240317 - MUS QZD - KORNGOLD - QUINTETTE AVEC PIANO ET QUATUOR À CORDES - QUATUOR ALMA, SEVERIN VON ECKARDSTEIN

 





240317 - MUS QZD - KORNGOLD - QUINTETTE AVEC PIANO ET QUATUOR À CORDES - QUATUOR ALMA, SEVERIN VON ECKARDSTEIN







ERICH WOLFGANG KORNGOLD

1897-1957

« Quintette avec piano et Quatuor à cordes »

Severin von Eckardstein (piano), Quatuor Alma

Challenge.

KORNGOLD – Quintette avec piano op. 25

KORNGOLD – Quatuor à cordes n°1




TECHNIQUE : 4,5/5

Enregistré en octobre 2022 aux studios MCO d'Hilversun (Pays-Bas) par Fabian Franck. Couleurs chaleureuses, sonorité riche et enveloppante. Dans le quintette, un piano généreux idéalement intégré au quatuor à cordes crée une synergie entre les instruments, mettant en avant la finesse du dialogue musical.





Au début des années 1920, Korngold est au faîte de sa gloire. La création de Die tote Stadt, le 4 décembre 1920 sous la baguette de Klemperer, est un triomphe. Entré dans l'âge adulte, le Wunderkind viennois, qui avait ébloui Mahler, Puccini et Strauss, se tourne vers le musique de chambre.
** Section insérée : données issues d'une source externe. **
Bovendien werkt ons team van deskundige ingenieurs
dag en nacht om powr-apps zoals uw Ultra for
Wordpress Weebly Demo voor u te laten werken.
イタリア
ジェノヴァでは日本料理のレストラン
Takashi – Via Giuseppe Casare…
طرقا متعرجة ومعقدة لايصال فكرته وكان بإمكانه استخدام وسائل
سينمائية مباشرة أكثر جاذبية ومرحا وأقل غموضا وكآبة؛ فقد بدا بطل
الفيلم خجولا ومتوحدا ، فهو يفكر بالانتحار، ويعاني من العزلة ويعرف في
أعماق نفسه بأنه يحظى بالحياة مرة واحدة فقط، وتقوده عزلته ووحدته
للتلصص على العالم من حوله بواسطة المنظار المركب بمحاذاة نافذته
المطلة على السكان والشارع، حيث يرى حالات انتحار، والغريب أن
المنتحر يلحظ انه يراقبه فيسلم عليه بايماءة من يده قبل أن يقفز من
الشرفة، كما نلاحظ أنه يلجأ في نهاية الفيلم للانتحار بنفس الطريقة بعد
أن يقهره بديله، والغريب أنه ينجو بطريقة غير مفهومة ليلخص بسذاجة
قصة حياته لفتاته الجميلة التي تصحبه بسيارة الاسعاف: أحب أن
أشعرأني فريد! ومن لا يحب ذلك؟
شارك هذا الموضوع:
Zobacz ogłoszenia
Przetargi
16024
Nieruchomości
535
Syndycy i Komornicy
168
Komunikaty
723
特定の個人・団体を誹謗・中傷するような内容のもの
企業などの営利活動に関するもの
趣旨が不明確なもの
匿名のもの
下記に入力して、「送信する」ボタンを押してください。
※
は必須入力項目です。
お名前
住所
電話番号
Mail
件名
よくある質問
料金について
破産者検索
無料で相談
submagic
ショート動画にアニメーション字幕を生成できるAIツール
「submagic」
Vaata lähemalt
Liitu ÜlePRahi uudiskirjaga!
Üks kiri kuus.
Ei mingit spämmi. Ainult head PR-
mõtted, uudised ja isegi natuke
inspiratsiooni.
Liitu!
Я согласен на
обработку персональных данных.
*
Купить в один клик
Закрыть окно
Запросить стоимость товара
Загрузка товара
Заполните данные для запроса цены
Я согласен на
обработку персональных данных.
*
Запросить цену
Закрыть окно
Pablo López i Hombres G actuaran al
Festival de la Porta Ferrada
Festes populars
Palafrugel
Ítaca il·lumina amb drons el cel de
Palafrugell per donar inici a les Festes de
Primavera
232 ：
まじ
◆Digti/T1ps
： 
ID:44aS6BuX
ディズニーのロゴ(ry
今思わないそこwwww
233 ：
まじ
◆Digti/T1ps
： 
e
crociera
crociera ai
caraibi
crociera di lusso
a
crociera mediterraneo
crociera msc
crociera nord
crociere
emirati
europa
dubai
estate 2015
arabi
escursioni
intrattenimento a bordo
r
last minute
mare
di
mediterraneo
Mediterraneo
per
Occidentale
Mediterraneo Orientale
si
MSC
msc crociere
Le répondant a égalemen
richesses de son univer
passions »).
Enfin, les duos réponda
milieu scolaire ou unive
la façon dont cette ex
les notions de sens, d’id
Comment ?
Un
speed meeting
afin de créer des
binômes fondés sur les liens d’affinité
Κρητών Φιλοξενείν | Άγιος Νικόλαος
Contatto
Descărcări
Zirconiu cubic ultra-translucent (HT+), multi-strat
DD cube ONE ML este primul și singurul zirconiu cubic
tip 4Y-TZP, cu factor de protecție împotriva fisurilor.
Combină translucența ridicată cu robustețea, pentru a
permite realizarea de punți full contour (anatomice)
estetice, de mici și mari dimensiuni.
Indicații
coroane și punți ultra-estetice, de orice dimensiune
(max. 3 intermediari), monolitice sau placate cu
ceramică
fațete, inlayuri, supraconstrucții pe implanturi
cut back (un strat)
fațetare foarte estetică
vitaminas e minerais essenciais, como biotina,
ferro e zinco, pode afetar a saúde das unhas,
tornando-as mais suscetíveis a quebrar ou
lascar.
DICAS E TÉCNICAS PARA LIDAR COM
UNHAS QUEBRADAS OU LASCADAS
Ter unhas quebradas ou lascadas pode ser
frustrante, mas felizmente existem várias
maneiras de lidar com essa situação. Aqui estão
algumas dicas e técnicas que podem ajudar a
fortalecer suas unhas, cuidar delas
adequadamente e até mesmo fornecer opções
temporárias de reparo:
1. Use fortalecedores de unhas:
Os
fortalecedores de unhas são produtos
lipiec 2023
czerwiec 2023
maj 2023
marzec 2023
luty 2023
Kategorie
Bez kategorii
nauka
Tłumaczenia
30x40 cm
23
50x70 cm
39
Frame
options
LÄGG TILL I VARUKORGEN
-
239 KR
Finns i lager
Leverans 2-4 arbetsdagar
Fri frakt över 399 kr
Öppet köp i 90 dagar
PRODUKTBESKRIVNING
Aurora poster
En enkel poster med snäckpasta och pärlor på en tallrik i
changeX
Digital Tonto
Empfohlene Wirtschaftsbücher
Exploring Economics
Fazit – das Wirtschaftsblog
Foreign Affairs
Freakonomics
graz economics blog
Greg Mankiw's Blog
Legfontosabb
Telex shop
Achevé en 1923, son voluptueux Quintette avec piano op. 25, d'un romantisme échevelé, a pour sommet un mouvement lent tité des sublimes Abschiedslieder op. 14. Exactement contemporain, le Quatuor à cordes op. 16 fut créé en 1924 par les Rosé auxquels il est dédié. Terriblement exigeantes sur le plan technique, ces deux partitions requièrent des interprètes capables d'en dépasser la complexité d'écriture pour en restituer le lyrisme débordant.

Les Alma avaient précédemment enregistré les deux derniers quatuors (uniquement proposés en numérique). Leur vision du premier est la plus ample et retenue de la discographie, entièrement orientée vers le vaste finale où se retrouve le motif du « cœur joyeux » qu'affectionnait tant le jeune Korngold. Plus que la tension harmonique, quelquefois pas si éloignée de Zemlinsky ou même Schönbergt, c'est le romantisme exacerbé du langage que mettent en lumière les quatre musiciens néerlandais.

Dans le Quintette op. 15, Severin von Eckardstein domine la redoutable partie de piano (tenue par Korngold lui-même à la création). Avec un Adagio exceptionnellement poignant, les Alma et leur complice signent la version la plus poétique depuis celle, fameuse, de Bengt Forsberg et ses amis (DG). Reste à espérer que l'éditeur reprendra en CD les deux derniers quatuors par les mêmes, qui s'imposent dans ce cycle devant les Aron (CPO) ou les Flesh (ASV).